Theo Robertson
You can tell where this movie is heading from and its quality right from the opening . A go getting female reporter finds herself on an oil rig and stumbles upon illegal practises by the oil company . The person who gives her this info is black and mentions his wife is pregnant so in the best tried tested and turgid cinematic convention he should expect to die before the end credits . Low and behold he dies in the next scene and this rapid writing out of the character is the only surprise in the entire movie Right away your reminded of several other movies in general and Steven Seagal movies in particular . Just in case you've forgotten all about Mr Seagal and his eco-friendly wastes of celluloid the action cuts to the office of an oil company where executive directors discuss how to maximise their profits and bump off everyone who knows to much . Possibly you might mistake this scene from a fly on the wall reality series called WHEN OIL EXECUTIVE DIRECTORS ATTACK but it's doubtful the meanest mind will buy in to this . The story becomes conspiracy thriller meets disaster movie with a subplot about nanotechnology endangering the human race This is a highly derivative thriller , so much so you do wonder why Michael Chrichton didn't contact his lawyers . That said it's by any means worse than anything else you'll find on the SyFy Channel and Danicia McKeller as go getting reporter Katherine Stern is much easier on the eye than Steven Seagal
TheLittleSongbird
I was intrigued by Path of Destruction's concept and felt it had a lot going for it.
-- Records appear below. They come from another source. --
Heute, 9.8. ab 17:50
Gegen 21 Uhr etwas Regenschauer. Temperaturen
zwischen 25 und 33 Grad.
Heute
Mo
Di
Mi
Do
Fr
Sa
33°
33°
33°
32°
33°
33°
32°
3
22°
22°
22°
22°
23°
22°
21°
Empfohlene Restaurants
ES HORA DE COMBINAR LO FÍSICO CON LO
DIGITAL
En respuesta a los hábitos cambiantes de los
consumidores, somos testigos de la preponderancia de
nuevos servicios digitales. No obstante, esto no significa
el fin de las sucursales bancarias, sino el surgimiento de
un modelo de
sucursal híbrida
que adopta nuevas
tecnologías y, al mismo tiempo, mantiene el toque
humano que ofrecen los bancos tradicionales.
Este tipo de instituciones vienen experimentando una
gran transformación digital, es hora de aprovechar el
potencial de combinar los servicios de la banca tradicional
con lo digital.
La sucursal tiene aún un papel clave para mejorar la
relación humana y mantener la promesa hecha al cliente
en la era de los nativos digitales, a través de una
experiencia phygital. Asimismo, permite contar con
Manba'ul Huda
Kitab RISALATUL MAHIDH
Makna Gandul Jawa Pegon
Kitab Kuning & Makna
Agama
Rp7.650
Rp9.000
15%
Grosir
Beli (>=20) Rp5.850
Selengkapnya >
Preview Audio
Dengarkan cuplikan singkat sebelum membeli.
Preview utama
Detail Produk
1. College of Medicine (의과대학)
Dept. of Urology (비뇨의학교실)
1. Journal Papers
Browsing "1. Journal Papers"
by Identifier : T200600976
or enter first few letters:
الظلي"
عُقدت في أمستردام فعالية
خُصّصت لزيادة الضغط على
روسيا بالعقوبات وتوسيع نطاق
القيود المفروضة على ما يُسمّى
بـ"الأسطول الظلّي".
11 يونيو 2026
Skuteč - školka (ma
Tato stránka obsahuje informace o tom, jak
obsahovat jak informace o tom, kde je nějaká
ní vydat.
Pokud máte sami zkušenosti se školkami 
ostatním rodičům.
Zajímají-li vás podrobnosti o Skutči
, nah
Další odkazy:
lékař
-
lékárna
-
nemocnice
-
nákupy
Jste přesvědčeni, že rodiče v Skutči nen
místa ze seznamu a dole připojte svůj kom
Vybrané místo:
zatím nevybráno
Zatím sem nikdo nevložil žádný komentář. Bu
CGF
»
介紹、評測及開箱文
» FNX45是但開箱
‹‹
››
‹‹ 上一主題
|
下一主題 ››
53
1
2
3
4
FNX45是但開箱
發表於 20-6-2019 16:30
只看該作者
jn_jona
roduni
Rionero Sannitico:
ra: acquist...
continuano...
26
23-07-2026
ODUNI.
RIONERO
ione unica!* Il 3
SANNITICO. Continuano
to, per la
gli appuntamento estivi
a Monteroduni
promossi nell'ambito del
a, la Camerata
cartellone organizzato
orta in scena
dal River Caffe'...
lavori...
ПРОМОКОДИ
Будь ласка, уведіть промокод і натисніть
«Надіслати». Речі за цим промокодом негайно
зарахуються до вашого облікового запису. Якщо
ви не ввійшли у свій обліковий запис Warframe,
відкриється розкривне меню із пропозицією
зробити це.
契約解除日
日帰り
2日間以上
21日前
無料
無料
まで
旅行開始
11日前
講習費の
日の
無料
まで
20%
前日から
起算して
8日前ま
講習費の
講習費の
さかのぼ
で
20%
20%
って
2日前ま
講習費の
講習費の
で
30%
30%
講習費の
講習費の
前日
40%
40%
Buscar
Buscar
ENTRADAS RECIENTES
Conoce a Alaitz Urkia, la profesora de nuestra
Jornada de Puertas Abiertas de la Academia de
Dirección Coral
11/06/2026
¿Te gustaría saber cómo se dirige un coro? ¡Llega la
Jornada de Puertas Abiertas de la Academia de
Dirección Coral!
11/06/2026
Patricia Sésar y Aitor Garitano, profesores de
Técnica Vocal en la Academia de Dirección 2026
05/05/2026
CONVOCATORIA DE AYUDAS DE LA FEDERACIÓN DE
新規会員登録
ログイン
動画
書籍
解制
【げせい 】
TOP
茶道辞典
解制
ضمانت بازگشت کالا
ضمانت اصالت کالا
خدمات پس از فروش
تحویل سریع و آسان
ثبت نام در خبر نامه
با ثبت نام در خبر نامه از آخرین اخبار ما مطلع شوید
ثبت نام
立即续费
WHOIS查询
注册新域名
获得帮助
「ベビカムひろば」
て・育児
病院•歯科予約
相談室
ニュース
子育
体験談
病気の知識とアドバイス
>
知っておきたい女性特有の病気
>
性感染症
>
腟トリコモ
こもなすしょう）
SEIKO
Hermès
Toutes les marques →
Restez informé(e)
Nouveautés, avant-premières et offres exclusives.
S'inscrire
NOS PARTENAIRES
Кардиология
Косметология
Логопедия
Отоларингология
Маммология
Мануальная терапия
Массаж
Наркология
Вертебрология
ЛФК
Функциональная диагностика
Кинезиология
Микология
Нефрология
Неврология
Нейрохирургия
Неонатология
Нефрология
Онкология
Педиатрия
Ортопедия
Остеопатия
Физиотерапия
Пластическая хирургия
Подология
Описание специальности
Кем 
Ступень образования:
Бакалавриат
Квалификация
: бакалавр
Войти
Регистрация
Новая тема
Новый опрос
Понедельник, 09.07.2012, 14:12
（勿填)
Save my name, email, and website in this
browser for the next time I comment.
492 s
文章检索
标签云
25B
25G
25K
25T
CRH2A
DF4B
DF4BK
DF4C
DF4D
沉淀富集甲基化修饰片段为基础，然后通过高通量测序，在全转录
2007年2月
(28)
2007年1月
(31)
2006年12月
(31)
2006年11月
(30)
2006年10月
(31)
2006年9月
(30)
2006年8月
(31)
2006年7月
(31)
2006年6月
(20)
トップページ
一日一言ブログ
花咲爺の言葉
But it was let down by mediocre execution. The Sci-Fi/SyFy channel have definitely done much worse, at least Paths of Destruction had some better than choppy editing and a good performance from the lovely Danika McKellar. The rest didn't really do all that much for me. The rest of the cast are not as terrible as casts for SyFy have been since, but they do lack McKellar's enthusiasm. David Keith especially seems to be going through the motions. The special effects have also been worse in design, but they do still look cheap and not very easy to tell what they were supposed to be. Not to mention they are poorly-utilized, made to do countless absurd things that only further amplifies SyFy's technical and scientific ignorance. The script is rather thin in structure and doesn't leave the actors much to work with, the story was fine in concept but rather trite and contrived in terms of the finished product and while the characters don't make the mistake of being irritating(like various character from SyFy creature movies, especially, have been) they are clichéd and we don't learn very much about them. On the whole, better than anticipated but didn't deliver much other than three or so things, most of the time SyFy is lucky to get even that so they're lucky this time. 4/10 Bethany Cox
lovercanon
I thought this movie was a hoot. Seriously. I couldn't stop watching it. I'm not sure if it was because I wanted to hear someone say "nanobots" again, or if it was to see Danica McKellar's bare mid-drift and cleavage, who by the way, has seriously grown up since her "Wonder Years" days. (Not that anyone who saw her July spread in "Stuff" couldn't attest to that already!) I thought that she and Stephen Furst were great. She provided one of the only "ties to realism" with a very real and compelling performance, and Stephen Furst provided, you guessed it, comic relief. He hasn't lost his touch since "Animal House." It's a fun movie that thankfully doesn't take itself too seriously, and I recommend it- I had a great time.
lslore
I have to wonder if the people that produced this movie, were the same ones that made Steven Segal's "On Deadly Ground." Neither group seems capable of reading a map. They manage to "crunch" the 700 miles from Palmer, Alaska to Juneau, Alaska down to an afternoon drive -- and got there driving! At one point, the protagonists say they are "a few miles outside of Juneau." Cute trick; Juneau is landlocked!! There are only two ways in, by boat or plane. Driving there is not a possibility. And I am not going to even get into the numerous other areas involving locations that showed the makers of this movie never bothered to do their homework.